AT_arc190_b [ARC190B] L Partition

There is an $ N \times N $ grid. Let $ (i,j) $ denote the cell at the $ i $ -th row from the top and the $ j $ -th column from the left. For $ K = 1, 2, \ldots, N $ , a **level $ K $ L-shape** is a set of $ 2K - 1 $ cells that satisfies at least one of the following four conditions: - All cells reachable from a certain cell $ (i,j) $ by moving down or right between $ 0 $ and $ K-1 $ cells, inclusive (where $ 1 \leq i \leq N-K+1 $ , $ 1 \leq j \leq N-K+1 $ ). - All cells reachable from a certain cell $ (i,j) $ by moving down or left between $ 0 $ and $ K-1 $ cells, inclusive (where $ 1 \leq i \leq N-K+1 $ , $ K \leq j \leq N $ ). - All cells reachable from a certain cell $ (i,j) $ by moving up or right between $ 0 $ and $ K-1 $ cells, inclusive (where $ K \leq i \leq N $ , $ 1 \leq j \leq N-K+1 $ ). - All cells reachable from a certain cell $ (i,j) $ by moving up or left between $ 0 $ and $ K-1 $ cells, inclusive (where $ K \leq i \leq N $ , $ K \leq j \leq N $ ). You are given a cell $ (a,b) $ and $ Q $ queries $ k_1, \ldots, k_Q $ . For each $ i $ , print the number, modulo $ 998244353 $ , of ways to partition the entire grid into exactly one level $ 1 $ L-shape, one level $ 2 $ L-shape, $ \ldots $ , and one level $ N $ L-shape so that cell $ (a,b) $ is contained in the level $ k_i $ L-shape.

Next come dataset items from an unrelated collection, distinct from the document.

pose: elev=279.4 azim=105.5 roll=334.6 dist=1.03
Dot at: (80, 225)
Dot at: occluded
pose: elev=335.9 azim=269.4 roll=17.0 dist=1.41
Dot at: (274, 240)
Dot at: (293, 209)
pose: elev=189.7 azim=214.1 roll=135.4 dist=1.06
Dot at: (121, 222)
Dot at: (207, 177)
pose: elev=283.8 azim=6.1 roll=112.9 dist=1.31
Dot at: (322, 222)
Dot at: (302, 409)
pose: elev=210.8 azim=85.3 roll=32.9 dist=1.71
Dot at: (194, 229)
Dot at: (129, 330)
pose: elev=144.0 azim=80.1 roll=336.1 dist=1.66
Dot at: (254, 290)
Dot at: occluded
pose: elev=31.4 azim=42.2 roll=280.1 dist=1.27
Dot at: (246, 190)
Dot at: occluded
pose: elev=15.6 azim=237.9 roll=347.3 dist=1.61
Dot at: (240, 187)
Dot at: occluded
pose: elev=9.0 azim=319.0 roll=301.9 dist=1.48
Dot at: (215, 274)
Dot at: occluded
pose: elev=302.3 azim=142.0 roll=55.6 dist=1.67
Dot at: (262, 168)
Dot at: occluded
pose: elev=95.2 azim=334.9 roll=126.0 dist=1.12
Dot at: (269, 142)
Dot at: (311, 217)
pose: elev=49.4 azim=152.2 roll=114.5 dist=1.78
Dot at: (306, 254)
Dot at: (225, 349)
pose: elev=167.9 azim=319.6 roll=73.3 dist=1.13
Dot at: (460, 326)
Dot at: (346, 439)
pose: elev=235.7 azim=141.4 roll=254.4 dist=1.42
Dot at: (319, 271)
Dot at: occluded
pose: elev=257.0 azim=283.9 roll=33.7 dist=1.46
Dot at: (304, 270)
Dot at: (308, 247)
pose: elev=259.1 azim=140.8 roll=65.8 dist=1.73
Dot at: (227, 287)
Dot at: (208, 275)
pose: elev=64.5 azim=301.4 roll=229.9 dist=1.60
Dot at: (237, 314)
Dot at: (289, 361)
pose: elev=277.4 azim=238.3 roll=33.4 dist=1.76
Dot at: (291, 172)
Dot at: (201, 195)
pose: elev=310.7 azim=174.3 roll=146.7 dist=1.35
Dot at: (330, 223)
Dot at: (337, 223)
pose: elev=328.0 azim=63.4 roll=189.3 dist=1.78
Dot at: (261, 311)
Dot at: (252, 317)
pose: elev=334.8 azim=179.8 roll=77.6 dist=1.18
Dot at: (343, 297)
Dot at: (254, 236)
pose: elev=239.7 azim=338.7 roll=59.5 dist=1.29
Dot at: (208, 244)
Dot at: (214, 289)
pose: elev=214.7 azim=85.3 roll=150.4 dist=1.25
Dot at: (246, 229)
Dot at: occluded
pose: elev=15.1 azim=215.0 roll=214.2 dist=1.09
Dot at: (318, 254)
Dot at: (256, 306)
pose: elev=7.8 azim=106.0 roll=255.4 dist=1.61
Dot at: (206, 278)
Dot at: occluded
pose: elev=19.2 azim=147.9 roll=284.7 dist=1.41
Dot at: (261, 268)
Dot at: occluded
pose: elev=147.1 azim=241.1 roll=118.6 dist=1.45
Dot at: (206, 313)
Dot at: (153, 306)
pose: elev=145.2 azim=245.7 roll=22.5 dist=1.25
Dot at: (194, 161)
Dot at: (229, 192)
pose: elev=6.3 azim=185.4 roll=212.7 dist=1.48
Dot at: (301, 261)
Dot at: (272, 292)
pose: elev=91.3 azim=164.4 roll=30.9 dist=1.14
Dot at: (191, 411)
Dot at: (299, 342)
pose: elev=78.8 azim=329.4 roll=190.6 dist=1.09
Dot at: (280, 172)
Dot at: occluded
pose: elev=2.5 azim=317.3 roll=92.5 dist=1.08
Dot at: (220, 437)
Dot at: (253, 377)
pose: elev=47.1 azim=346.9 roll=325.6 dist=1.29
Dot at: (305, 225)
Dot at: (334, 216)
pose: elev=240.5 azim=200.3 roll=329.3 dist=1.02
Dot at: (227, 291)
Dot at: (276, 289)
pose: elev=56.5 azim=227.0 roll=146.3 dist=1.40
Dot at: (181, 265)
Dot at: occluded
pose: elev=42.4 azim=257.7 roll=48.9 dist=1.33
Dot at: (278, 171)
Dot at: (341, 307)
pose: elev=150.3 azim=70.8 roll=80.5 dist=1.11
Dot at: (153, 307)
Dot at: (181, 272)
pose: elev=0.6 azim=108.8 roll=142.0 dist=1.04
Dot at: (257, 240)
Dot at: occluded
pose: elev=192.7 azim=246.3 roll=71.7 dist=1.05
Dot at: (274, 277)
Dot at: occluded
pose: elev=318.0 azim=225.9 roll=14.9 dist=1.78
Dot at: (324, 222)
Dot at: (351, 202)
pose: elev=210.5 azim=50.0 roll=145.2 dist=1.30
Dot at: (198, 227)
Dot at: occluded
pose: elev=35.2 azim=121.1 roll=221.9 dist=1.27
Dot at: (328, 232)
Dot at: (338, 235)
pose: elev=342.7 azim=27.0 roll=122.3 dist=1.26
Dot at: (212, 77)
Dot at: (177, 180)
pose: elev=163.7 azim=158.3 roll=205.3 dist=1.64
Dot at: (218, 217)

The input is given from Standard Input in the following format: > $ N $ $ a $ $ b $ $ Q $ $ k_1 $ $ \cdots $ $ k_Q $

Print $ Q $ lines. The $ i $ -th line should contain the number, modulo $ 998244353 $ , of ways to partition the grid into exactly one level $ 1 $ L-shape, one level $ 2 $ L-shape, $ \ldots $ , and one level $ N $ L-shape so that cell $ (a,b) $ is contained in the level $ k_i $ L-shape.

### Sample Explanation 1 The six ways shown in the following figure are the solutions. In the figure, an integer $ k $ in a cell means that the cell belongs to the level $ k $ L-shape.  ### Constraints - $ 1 \leq N \leq 10^7 $ - $ 1 \leq a \leq N $ - $ 1 \leq b \leq N $ - $ 1 \leq Q \leq \min\lbrace N, 200000 \rbrace $ - $ 1 \leq k_1 < \cdots < k_Q \leq N $ - All input values are integers.